**What needs to be done:** Only the number is needed. Please count the lines below in which the word "north" occurs.

**Dataset excerpts:**
-- -- --

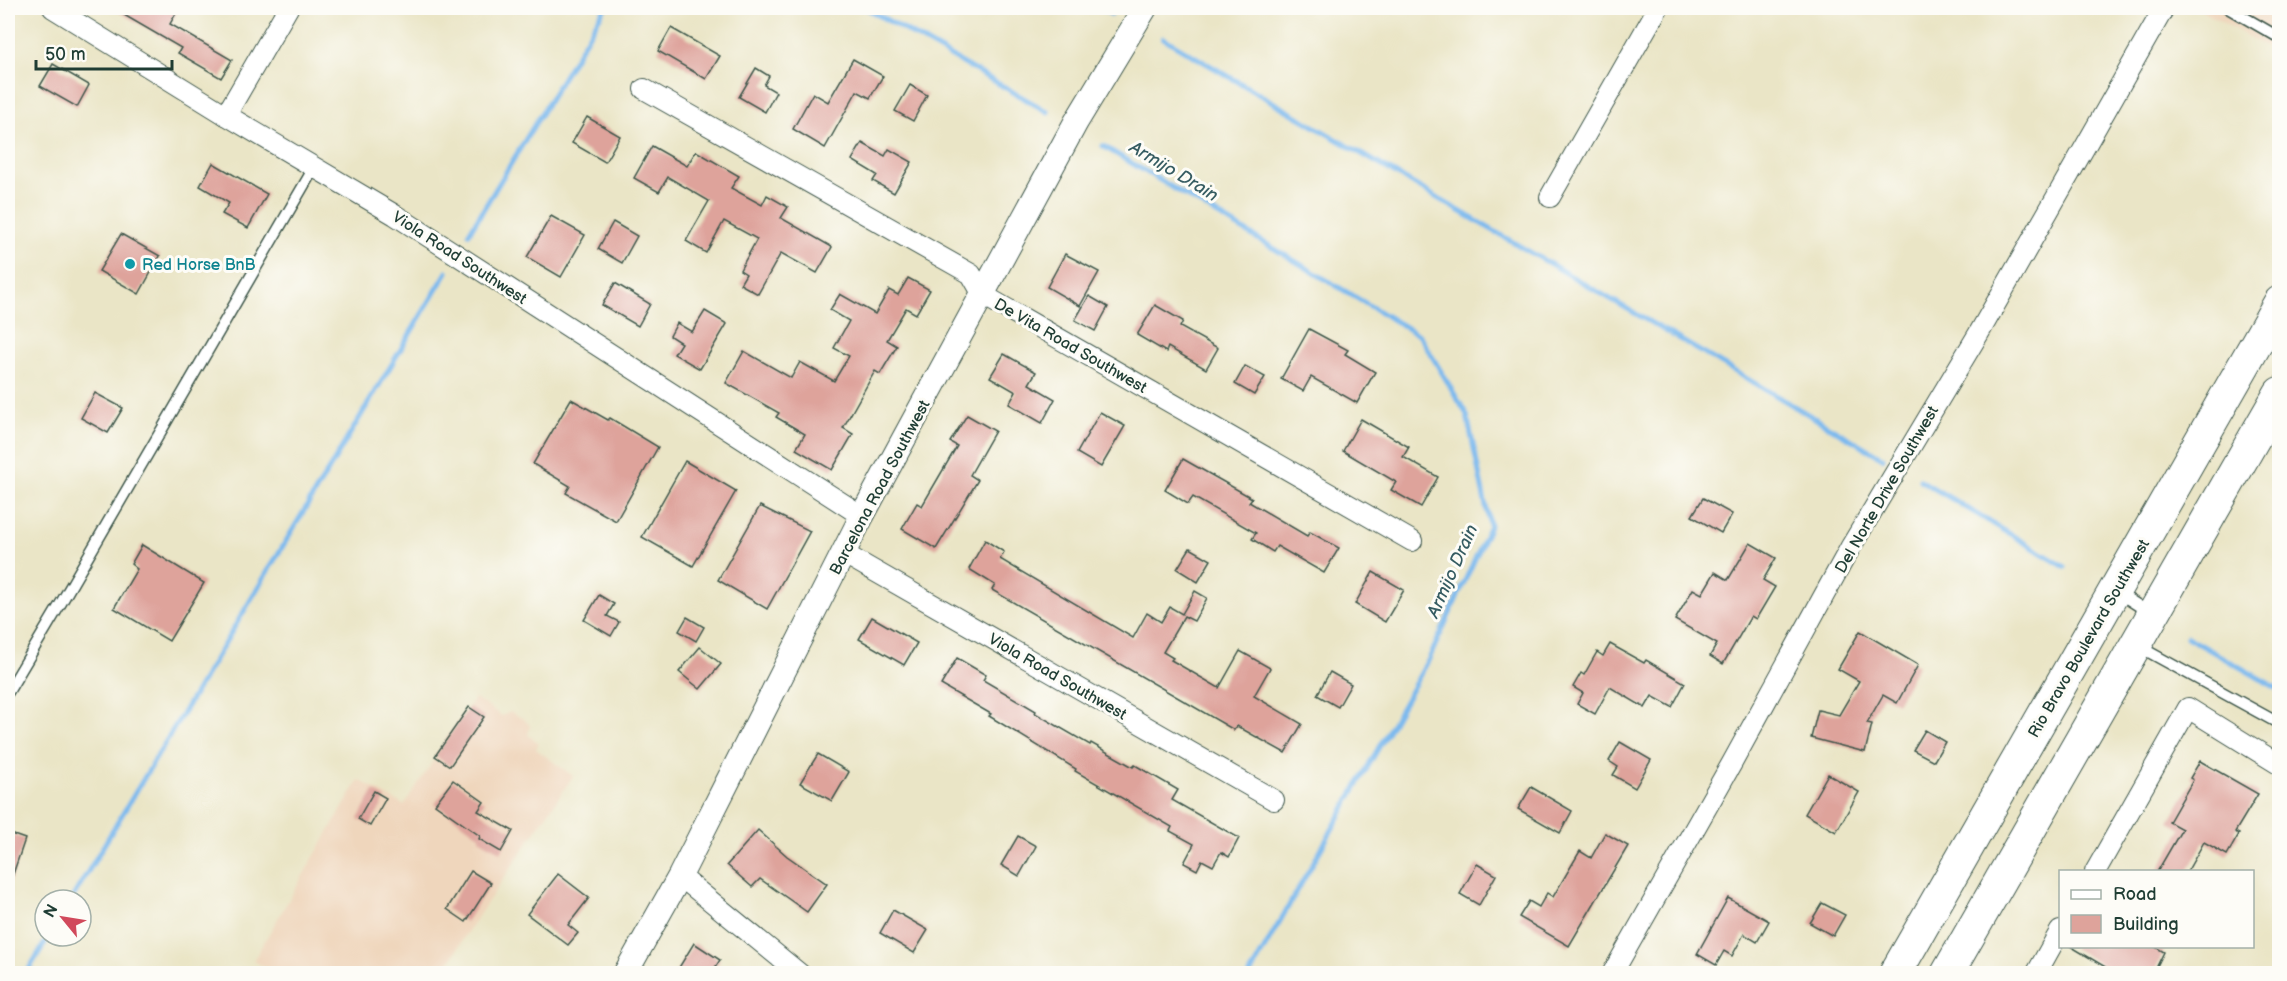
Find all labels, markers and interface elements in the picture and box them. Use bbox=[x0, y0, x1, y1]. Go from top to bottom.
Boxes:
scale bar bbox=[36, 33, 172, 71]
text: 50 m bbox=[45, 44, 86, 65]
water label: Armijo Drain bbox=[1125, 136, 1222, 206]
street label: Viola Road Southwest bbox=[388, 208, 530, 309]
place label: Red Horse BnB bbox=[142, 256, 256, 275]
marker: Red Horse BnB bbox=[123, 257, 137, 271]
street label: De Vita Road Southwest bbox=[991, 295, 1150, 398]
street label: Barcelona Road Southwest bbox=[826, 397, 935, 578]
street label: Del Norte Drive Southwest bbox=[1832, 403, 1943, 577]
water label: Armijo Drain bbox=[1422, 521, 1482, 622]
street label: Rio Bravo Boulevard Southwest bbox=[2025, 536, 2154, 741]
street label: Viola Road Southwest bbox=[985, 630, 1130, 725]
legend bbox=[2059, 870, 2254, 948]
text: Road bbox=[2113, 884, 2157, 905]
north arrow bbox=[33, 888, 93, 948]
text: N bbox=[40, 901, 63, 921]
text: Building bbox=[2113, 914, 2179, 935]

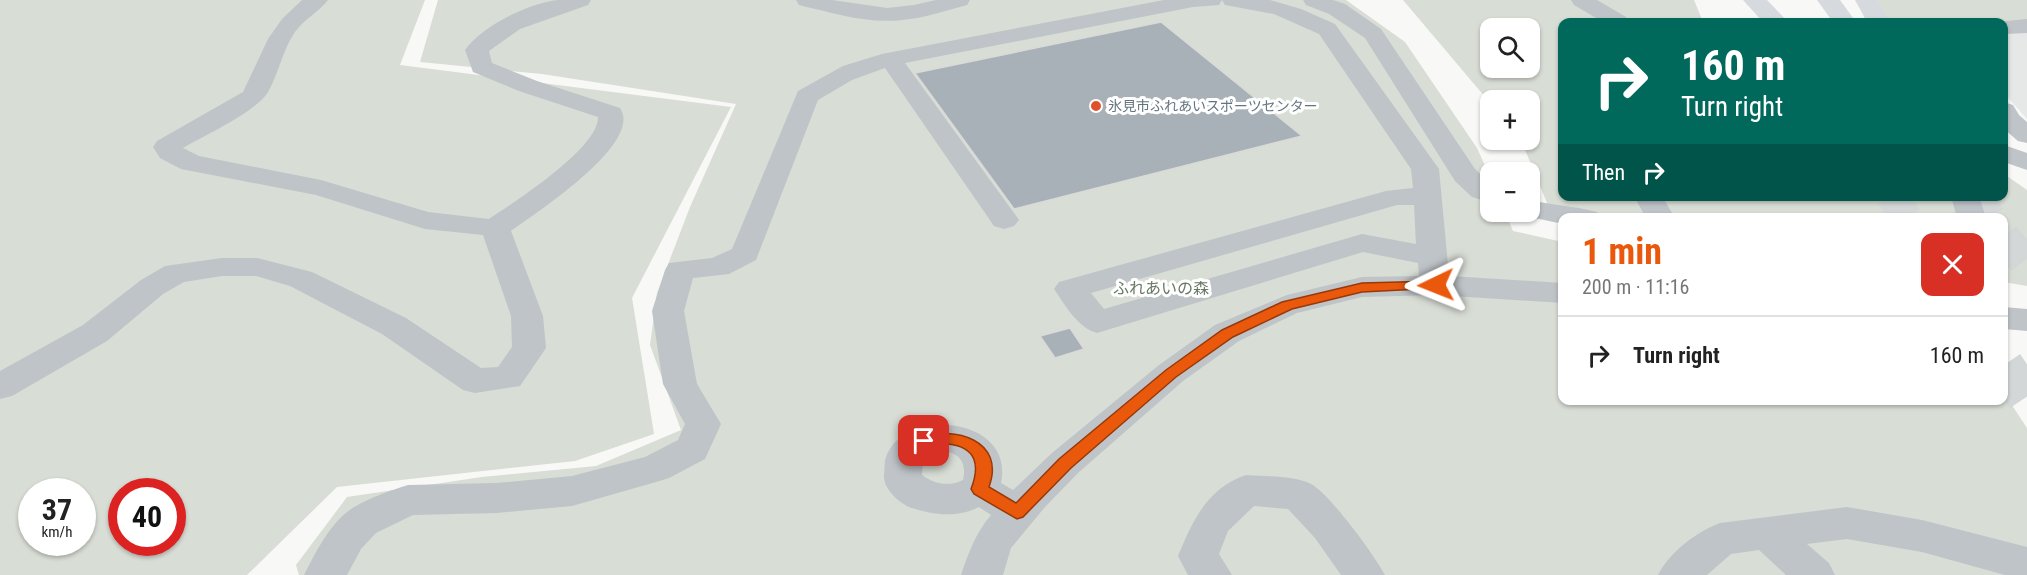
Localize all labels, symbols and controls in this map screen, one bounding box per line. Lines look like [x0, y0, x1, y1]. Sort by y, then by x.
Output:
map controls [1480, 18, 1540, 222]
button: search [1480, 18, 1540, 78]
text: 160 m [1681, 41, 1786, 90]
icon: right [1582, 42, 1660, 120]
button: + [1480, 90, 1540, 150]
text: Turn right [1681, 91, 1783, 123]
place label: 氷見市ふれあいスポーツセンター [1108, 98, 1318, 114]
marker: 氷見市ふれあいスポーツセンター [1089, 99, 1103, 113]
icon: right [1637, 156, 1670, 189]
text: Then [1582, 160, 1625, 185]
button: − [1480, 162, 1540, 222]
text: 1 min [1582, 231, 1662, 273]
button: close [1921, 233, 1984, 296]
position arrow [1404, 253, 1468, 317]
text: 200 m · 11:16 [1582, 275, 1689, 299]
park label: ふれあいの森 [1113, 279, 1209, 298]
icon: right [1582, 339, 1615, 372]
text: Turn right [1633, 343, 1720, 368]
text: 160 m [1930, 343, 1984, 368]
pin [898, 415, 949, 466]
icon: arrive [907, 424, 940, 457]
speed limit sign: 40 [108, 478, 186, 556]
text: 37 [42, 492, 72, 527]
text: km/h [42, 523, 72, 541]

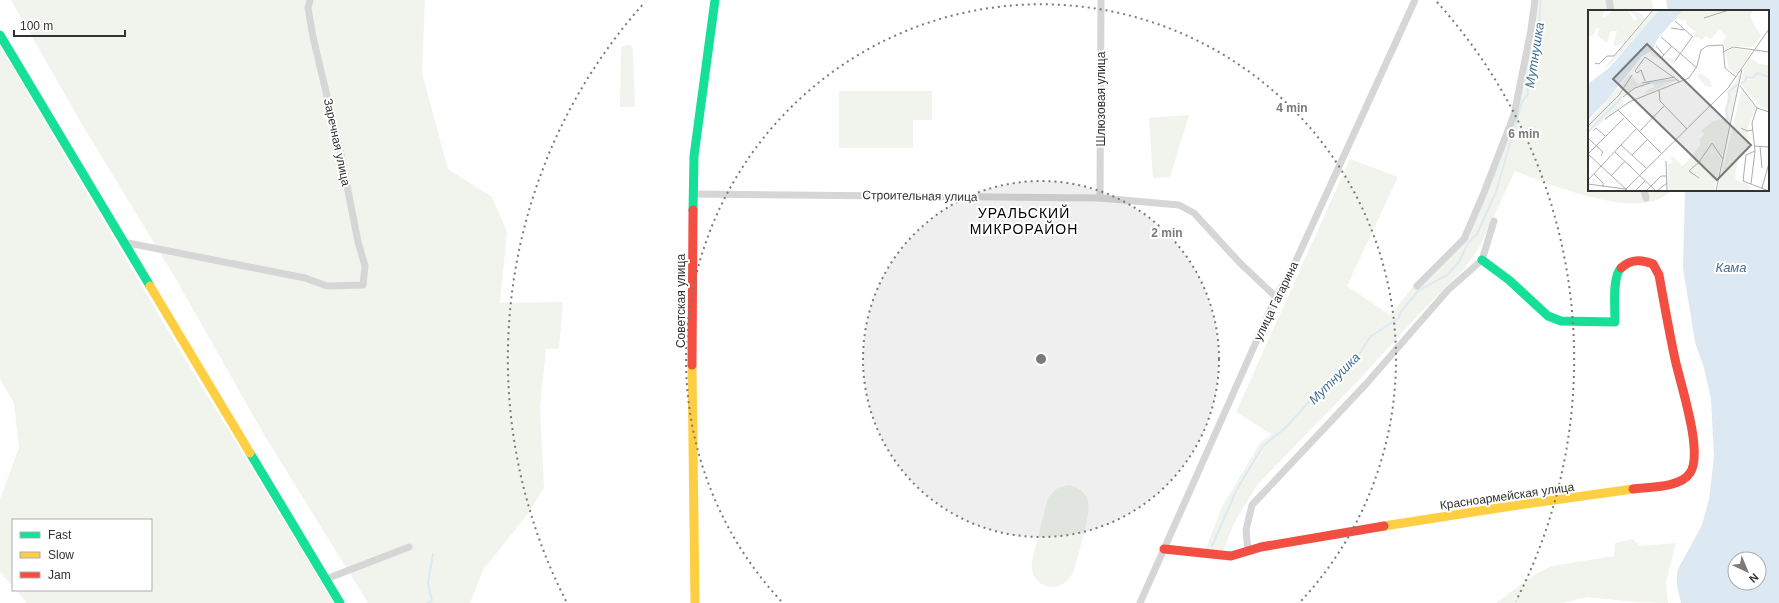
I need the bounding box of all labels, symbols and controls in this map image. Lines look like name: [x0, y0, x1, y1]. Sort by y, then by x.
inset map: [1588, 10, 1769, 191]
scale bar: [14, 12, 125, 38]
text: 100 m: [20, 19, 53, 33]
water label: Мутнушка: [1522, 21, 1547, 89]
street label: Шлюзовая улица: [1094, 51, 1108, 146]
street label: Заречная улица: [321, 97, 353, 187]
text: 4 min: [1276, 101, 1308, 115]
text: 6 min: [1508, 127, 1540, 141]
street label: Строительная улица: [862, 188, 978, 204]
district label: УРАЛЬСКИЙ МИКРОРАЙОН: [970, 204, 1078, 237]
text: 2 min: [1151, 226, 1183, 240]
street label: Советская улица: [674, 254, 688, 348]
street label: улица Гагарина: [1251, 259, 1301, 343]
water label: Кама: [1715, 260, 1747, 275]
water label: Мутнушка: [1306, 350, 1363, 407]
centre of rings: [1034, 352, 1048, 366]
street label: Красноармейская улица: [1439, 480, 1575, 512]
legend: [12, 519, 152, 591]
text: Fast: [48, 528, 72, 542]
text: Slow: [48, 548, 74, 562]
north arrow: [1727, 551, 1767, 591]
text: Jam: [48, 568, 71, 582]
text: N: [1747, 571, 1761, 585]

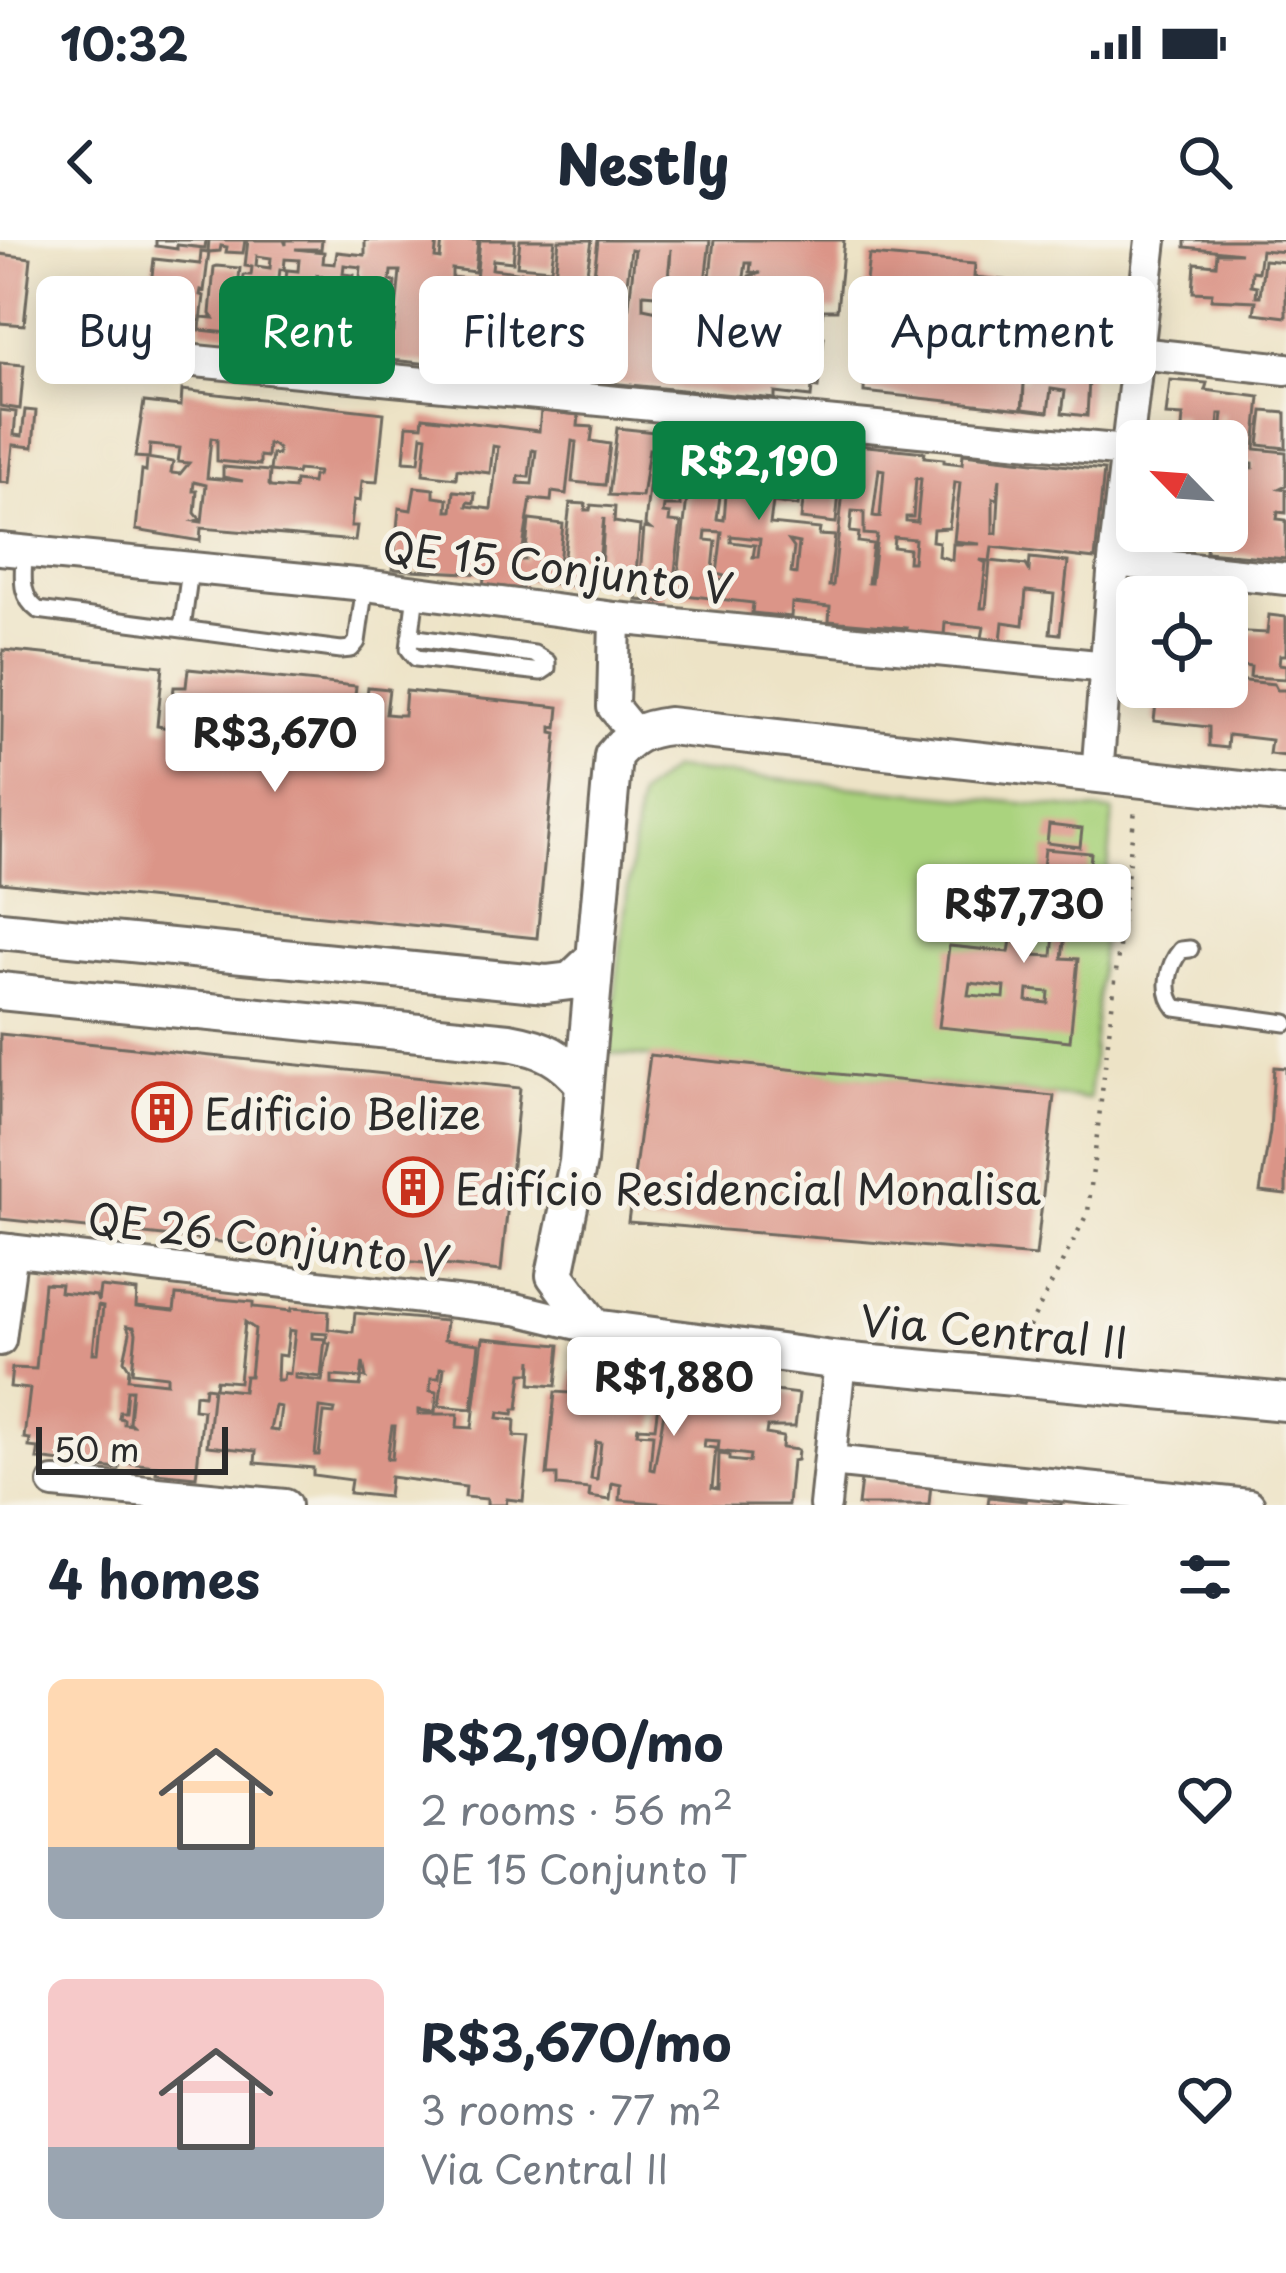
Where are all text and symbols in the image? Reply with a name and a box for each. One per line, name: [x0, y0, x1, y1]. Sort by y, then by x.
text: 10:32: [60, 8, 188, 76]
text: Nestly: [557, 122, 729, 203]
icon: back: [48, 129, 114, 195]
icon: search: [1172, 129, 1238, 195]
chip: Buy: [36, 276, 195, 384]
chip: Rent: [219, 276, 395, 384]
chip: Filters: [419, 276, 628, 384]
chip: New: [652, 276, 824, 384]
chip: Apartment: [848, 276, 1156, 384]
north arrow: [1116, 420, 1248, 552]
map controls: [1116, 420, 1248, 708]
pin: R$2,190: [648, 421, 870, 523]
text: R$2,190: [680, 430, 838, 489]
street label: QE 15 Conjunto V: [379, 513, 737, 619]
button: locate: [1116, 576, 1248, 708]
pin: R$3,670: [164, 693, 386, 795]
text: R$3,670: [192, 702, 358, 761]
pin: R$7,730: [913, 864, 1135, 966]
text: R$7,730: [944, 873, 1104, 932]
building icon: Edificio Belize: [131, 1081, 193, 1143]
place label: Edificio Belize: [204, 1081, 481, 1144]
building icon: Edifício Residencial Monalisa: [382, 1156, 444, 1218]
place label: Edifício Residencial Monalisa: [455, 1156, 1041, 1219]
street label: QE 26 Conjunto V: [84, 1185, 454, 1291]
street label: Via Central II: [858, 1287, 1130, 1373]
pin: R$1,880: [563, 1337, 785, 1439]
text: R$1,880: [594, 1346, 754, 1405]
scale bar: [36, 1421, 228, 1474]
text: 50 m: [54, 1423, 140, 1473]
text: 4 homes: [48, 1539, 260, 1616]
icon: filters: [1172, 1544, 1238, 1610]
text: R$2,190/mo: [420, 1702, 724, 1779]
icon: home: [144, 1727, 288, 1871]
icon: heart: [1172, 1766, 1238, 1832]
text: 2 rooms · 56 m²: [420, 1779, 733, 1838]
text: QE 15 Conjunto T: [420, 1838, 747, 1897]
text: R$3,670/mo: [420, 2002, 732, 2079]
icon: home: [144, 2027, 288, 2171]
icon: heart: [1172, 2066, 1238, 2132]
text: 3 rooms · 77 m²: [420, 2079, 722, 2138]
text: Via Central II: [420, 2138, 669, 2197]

-- -- --

**Answer for this exercise:** 3